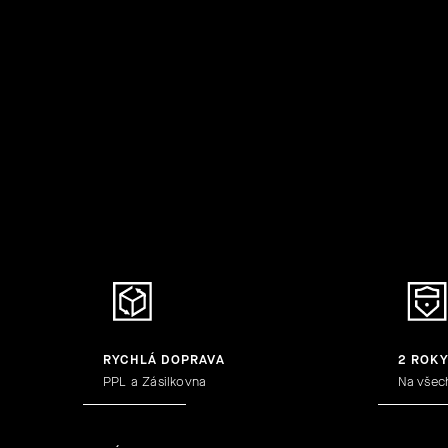
RYCHLÁ DOPRAVA
2 ROK
PPL a Zásilkovna
Na všec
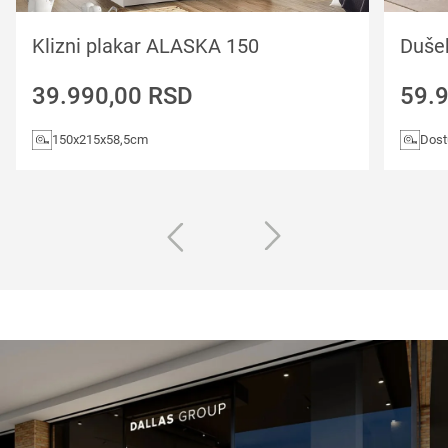
Klizni plakar ALASKA 150
Duše
39.990,00
RSD
59.
150x215x58,5cm
Dost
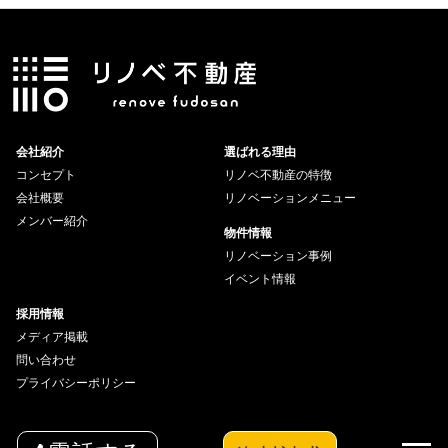
会社紹介
選ばれる理由
コンセプト
リノベ不動産の特徴
会社概要
リノベーションメニュー
メンバー紹介
物件情報
リノベーション事例
イベント情報
採用情報
メディア掲載
問い合わせ
プライバシーポリシー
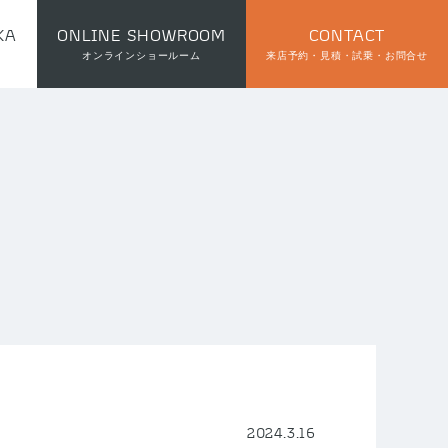
KA
ONLINE SHOWROOM
CONTACT
オンラインショールーム
来店予約・見積・試乗・お問合せ
2024.3.16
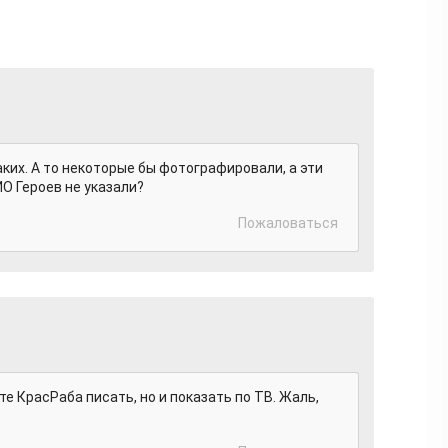
ких. А то некоторые бы фотографировали, а эти
ИО Героев не указали?
Пожаловаться
те КрасРаба писать, но и показать по ТВ. Жаль,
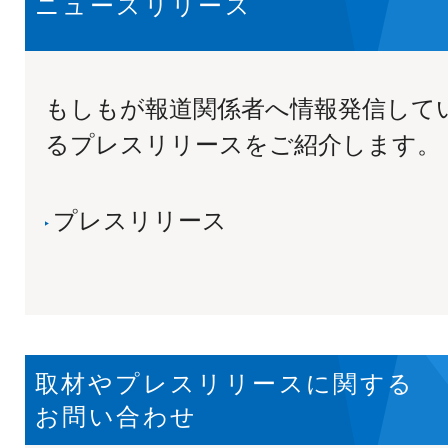
ニュースリリース
もしもが報道関係者へ情報発信して
るプレスリリースをご紹介します。
プレスリリース
取材やプレスリリースに関する
お問い合わせ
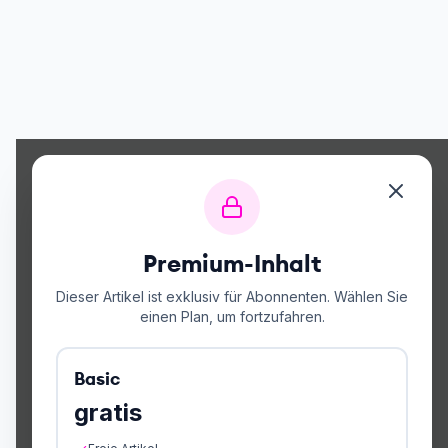
Premium-Inhalt
Dieser Artikel ist exklusiv für Abonnenten. Wählen Sie
einen Plan, um fortzufahren.
Basic
gratis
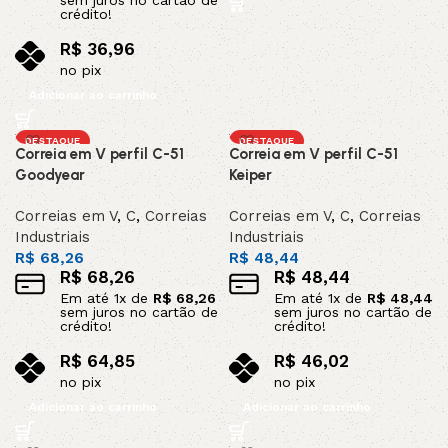
sem juros no cartão de
crédito!
R$
36,96
no pix
Adicionar ao carrinho
DESTAQUE
DESTAQUE
Correia em V perfil C-51
Correia em V perfil C-51
Goodyear
Keiper
Correias em V
,
C
,
Correias
Correias em V
,
C
,
Correias
Industriais
Industriais
R$
68,26
R$
48,44
R$
68,26
R$
48,44
Em até
1
x de
R$
68,26
Em até
1
x de
R$
48,44
sem juros no cartão de
sem juros no cartão de
crédito!
crédito!
R$
64,85
R$
46,02
no pix
no pix
Adicionar ao carrinho
Adicionar ao carrinho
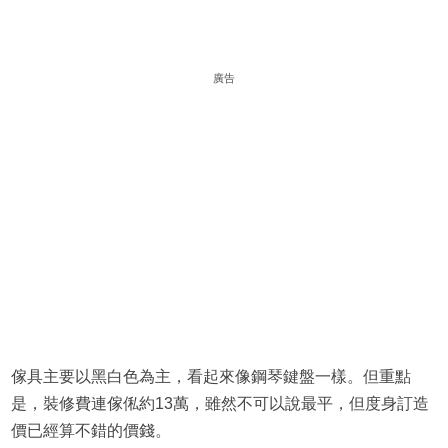
廣告
傢具主要以黑白色為主，看起來像鋼琴鍵盤一樣。但重點
是，裝修費連傢俬約13萬，雖然不可以說最平，但度身訂造
價已經算不錯的價錢。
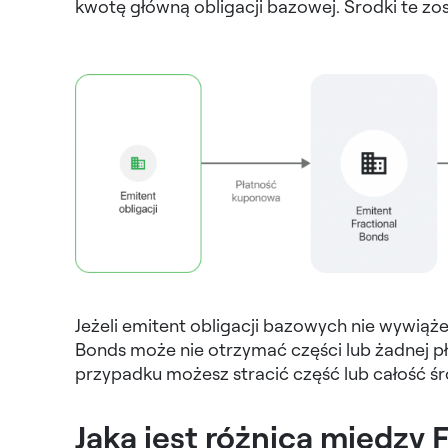
kwotę główną obligacji bazowej. Środki te z
Jeżeli emitent obligacji bazowych nie wywiąże
Bonds może nie otrzymać części lub żadnej pł
przypadku możesz stracić część lub całość 
Jaka jest różnica między 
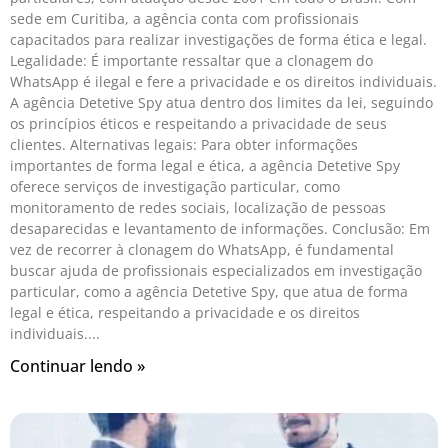
sede em Curitiba, a agência conta com profissionais
capacitados para realizar investigações de forma ética e legal.
Legalidade: É importante ressaltar que a clonagem do
WhatsApp é ilegal e fere a privacidade e os direitos individuais.
A agência Detetive Spy atua dentro dos limites da lei, seguindo
os princípios éticos e respeitando a privacidade de seus
clientes. Alternativas legais: Para obter informações
importantes de forma legal e ética, a agência Detetive Spy
oferece serviços de investigação particular, como
monitoramento de redes sociais, localização de pessoas
desaparecidas e levantamento de informações. Conclusão: Em
vez de recorrer à clonagem do WhatsApp, é fundamental
buscar ajuda de profissionais especializados em investigação
particular, como a agência Detetive Spy, que atua de forma
legal e ética, respeitando a privacidade e os direitos
individuais.
Continuar lendo »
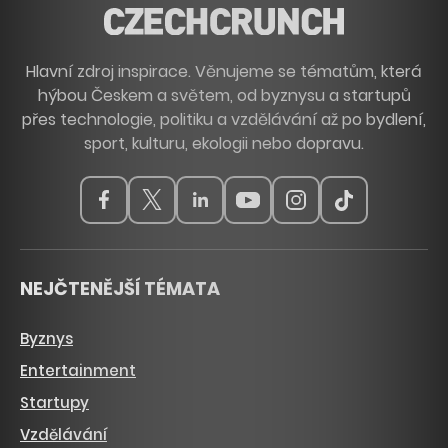
Hlavní zdroj inspirace. Věnujeme se tématům, která
hýbou Českem a světem, od byznysu a startupů
přes technologie, politiku a vzdělávání až po bydlení,
sport, kulturu, ekologii nebo dopravu.
NEJČTENĚJŠÍ TÉMATA
Byznys
Entertainment
Startupy
Vzdělávání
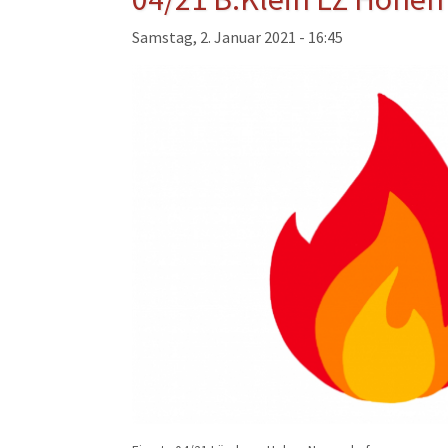
Musikzug
Samstag, 2. Januar 2021 - 16:45
Kinder- und Jugendfeu
Alters- und Ehrenabteil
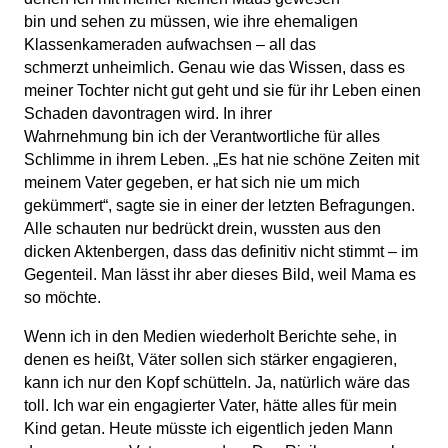
bin und sehen zu müssen, wie ihre ehemaligen
Klassenkameraden aufwachsen – all das
schmerzt unheimlich. Genau wie das Wissen, dass es
meiner Tochter nicht gut geht und sie für ihr Leben einen
Schaden davontragen wird. In ihrer
Wahrnehmung bin ich der Verantwortliche für alles
Schlimme in ihrem Leben. „Es hat nie schöne Zeiten mit
meinem Vater gegeben, er hat sich nie um mich
gekümmert“, sagte sie in einer der letzten Befragungen.
Alle schauten nur bedrückt drein, wussten aus den
dicken Aktenbergen, dass das definitiv nicht stimmt – im
Gegenteil. Man lässt ihr aber dieses Bild, weil Mama es
so möchte.
Wenn ich in den Medien wiederholt Berichte sehe, in
denen es heißt, Väter sollen sich stärker engagieren,
kann ich nur den Kopf schütteln. Ja, natürlich wäre das
toll. Ich war ein engagierter Vater, hätte alles für mein
Kind getan. Heute müsste ich eigentlich jeden Mann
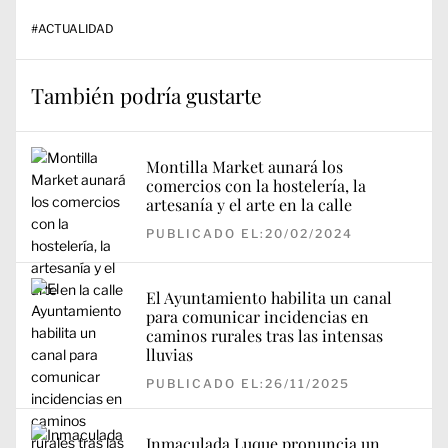
#
ACTUALIDAD
También podría gustarte
Montilla Market aunará los
comercios con la hostelería, la
artesanía y el arte en la calle
PUBLICADO EL:20/02/2024
El Ayuntamiento habilita un canal
para comunicar incidencias en
caminos rurales tras las intensas
lluvias
PUBLICADO EL:26/11/2025
Inmaculada Luque pronuncia un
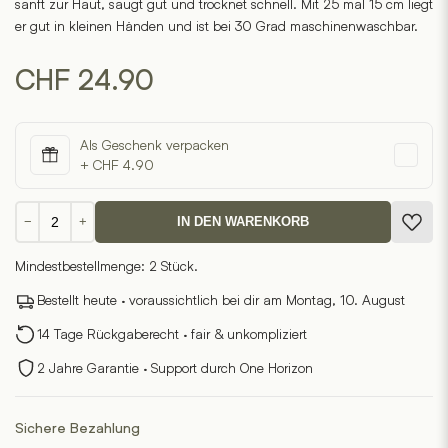
sanft zur Haut, saugt gut und trocknet schnell. Mit 25 mal 15 cm liegt
er gut in kleinen Händen und ist bei 30 Grad maschinenwaschbar.
CHF
24.90
Als Geschenk verpacken
+ CHF 4.90
Waschlappen
−
+
IN DEN WARENKORB
Frog
Menge
Mindestbestellmenge: 2 Stück.
Bestellt heute · voraussichtlich bei dir am Montag, 10. August
14 Tage Rückgaberecht · fair & unkompliziert
2 Jahre Garantie · Support durch One Horizon
Sichere Bezahlung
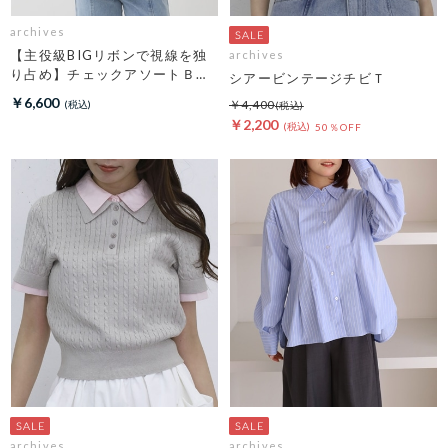
archives
【主役級BIGリボンで視線を独
archives
り占め】チェックアソートＢＩ
シアービンテージチビＴ
Ｇリボンキャミビスチェ
￥6,600
￥4,400
￥2,200
50％OFF
archives
archives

▶ [Problem details]: An exact copy is needed of the stretch above that opens with the line containing "přes technologie, politiku" and closes with the line containing "Alle schauten nur"; the pictures are not part of it.

▶ [Task output]:
přes technologie, politiku a vzdělávání až po bydlení,
sport, kulturu, ekologii nebo dopravu.
NEJČTENĚJŠÍ TÉMATA
Byznys
Entertainment
Startupy
Vzdělávání
Musikzug
Samstag, 2. Januar 2021 - 16:45
Kinder- und Jugendfeu
Alters- und Ehrenabteil
bin und sehen zu müssen, wie ihre ehemaligen
Klassenkameraden aufwachsen – all das
schmerzt unheimlich. Genau wie das Wissen, dass es
meiner Tochter nicht gut geht und sie für ihr Leben einen
Schaden davontragen wird. In ihrer
Wahrnehmung bin ich der Verantwortliche für alles
Schlimme in ihrem Leben. „Es hat nie schöne Zeiten mit
meinem Vater gegeben, er hat sich nie um mich
gekümmert“, sagte sie in einer der letzten Befragungen.
Alle schauten nur bedrückt drein, wussten aus den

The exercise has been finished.